Comme les Gilets Jaunes interpellés ( et meurtris ) massivement, comme les grévistes et « bloqueurs » du mouvement contre la réforme des retraites, les opposants au racisme d’État sont eux-aussi des cibles : intimidation, GAV, menaces… Et même souvent une façon pour les bras armés de l’État d’arrondir leurs fins de mois en se constituant partie civile pour rébellion.

Sauf que cette fois, le « client » n’est pas seul et est décidé à se battre.

Enfin !

Nous ne sommes pas allés à l’audience et ne pouvons rapporter ce qui est advenu.
Néanmoins une chose est sûre, Grégory Lefebvre y entre avec la conviction ferme : son procès est fondé sur des positions politiques et non sur des faits de droit commun. Ce sera sa ligne de défense.
Plus que « deux poids deux mesures », c’est un rapport de force entre un engagement politique assumé et un pouvoir effectivement malveillant selon son propre terme(2). Pourtant, il nous dit, toujours avec le sourire : « j’espère que ce coup-ci, la justice de la République sera du côté des accusés »…

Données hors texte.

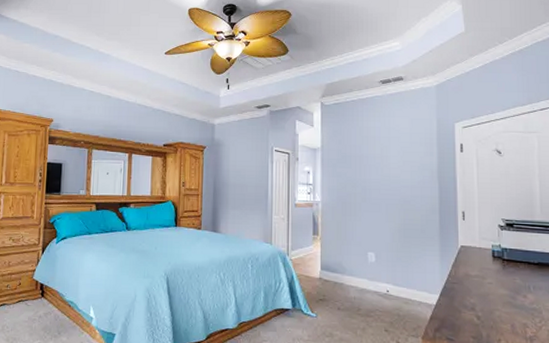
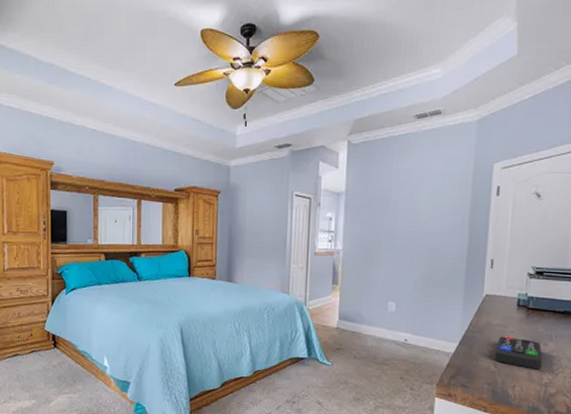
remote control: none [476,287,525,323] -> present [495,336,543,370]

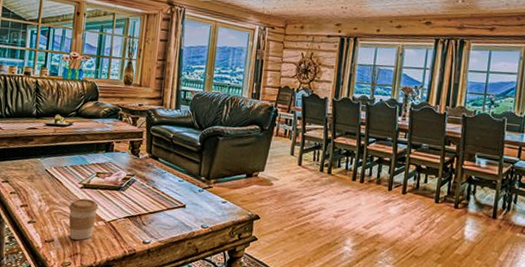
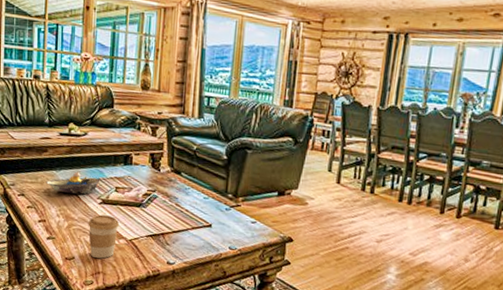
decorative bowl: none [29,159,83,181] -> present [45,171,100,195]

Grégory bénéficie d’un soutien que ses prédécesseurs à la barre lui envieraient sans-doute : des organisations politiques ( LFI, POI, PCF ), syndicales ( CGT ) et associatives ( ATTAC, Extinction Rébellion… ) et même du député LFI Ugo Bernalicis doit faire le déplacement.
La campagne pour les Européennes n’y est peut-être pas pour rien ; osons dire qu’on s’en fout.
Dans les faits, il est essentiel en situation de lutte de compter sur son orga. C’est bien le moins.

C’est pourquoi, nous nous associons à Grégory Lefebvre comme à toutes celles et tous ceux qui maintiennent face au juge la dimension politique de leur lutte.
Faisons en sorte que les tribunaux soient pleins à craquer ( pour de bon ! ) de gueules ouvertes contre la violence première de l’État. Il est temps de passer de la criminalisation des luttes par l’État au combat contre les crimes de celui-ci !

Et gare ! à la revanche : Quand tous les pauvres s’y mettront

– A l’heure où nous rédigeons ces quelques lignes, nous apprenons avec la plus grande des satisfactions, que Grégory a été relaxé !

(1) Iniutus lex sed lex / Dura lex sed lex : La loi est dure mais la loi c’est la loi.